History, Department of


Date of this Version



A DISSERTATION Presented to the Faculty of The Graduate College in the University of Nebraska In Partial Fulfillment of Requirements For the Degree of Doctor of Philosophy, Department of History, Under the Supervision of Dr. James C. Olson. Lincoln, Nebraska: July, 1962

Copyright (c) 1963 Henry G. Waltmann


The present study focuses upon a significant, but neglected, aspect of Indian history — the inter-relation between the War and Interior departments and Indian policy. Some analysts have briefly mentioned the difficulty entailed in not having a clear understanding of which branch of government should act upon the tribes. “A cardinal error of the government," one prominent historian observes, "lay in tolerating a vague division of authority over the Indians between the war and interior department." Those primarily concerned with the Army's campaigns against hostile tribes have also mentioned the interdepartmental problem. "The Indian Bureau," one author states with obvious bias, "... hamstrung the Army right and left when it had the chance. Others more interested in the Indians' side of the story have cited the same difficulty, arraigning the Army for vindictiveness and interference. Still others, with greater objectivity, have summarized the contest between the departments over control of the Indian Bureau. By examining the question of Indian management during the generation after the Civil War in some detail, the author has endeavored to demonstrate the nature and significance of this dual system and its implications for the nation and its wards.

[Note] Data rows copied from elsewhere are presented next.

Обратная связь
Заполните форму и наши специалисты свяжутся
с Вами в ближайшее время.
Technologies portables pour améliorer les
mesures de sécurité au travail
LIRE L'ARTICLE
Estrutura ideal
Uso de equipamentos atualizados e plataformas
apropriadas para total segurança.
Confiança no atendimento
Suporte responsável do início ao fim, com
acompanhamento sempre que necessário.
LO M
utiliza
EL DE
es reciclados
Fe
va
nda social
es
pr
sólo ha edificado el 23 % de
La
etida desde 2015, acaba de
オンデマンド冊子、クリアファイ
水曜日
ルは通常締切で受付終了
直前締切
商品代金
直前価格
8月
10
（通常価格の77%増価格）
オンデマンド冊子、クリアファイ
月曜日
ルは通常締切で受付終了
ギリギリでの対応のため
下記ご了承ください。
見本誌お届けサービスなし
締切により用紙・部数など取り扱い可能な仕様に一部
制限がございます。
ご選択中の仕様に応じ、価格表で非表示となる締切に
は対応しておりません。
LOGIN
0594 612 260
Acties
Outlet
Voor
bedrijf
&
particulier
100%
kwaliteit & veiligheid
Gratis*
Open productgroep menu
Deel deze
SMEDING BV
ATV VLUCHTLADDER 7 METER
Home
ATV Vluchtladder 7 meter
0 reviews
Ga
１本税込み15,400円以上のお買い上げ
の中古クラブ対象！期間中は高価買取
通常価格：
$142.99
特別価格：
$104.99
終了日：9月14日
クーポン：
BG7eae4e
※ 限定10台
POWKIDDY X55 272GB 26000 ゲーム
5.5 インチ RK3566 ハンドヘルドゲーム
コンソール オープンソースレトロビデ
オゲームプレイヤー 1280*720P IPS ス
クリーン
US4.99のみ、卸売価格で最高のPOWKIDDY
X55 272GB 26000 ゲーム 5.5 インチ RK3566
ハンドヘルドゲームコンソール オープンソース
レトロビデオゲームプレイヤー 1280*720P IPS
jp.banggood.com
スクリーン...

The period which has been chosen for analysis, 1865 to 1887, was decisive in the history of Indian-white relations, for it was in these years that westward expansion rapidly closed the frontier and increased inter-racial contacts. Prom the point of view of the red man, it was an era of social and cultural crisis and the last stage of white exploitation. For the government, it was a time of decision, because it was no longer possible to temporize with the Indian question. The passage of the Dawes Severalty Act of 1887, which established a general system of private land-ownership and citizenship for most Indians and which has been taken as the concluding point for this investigation, has commonly been interpreted as a turning point in Indian history.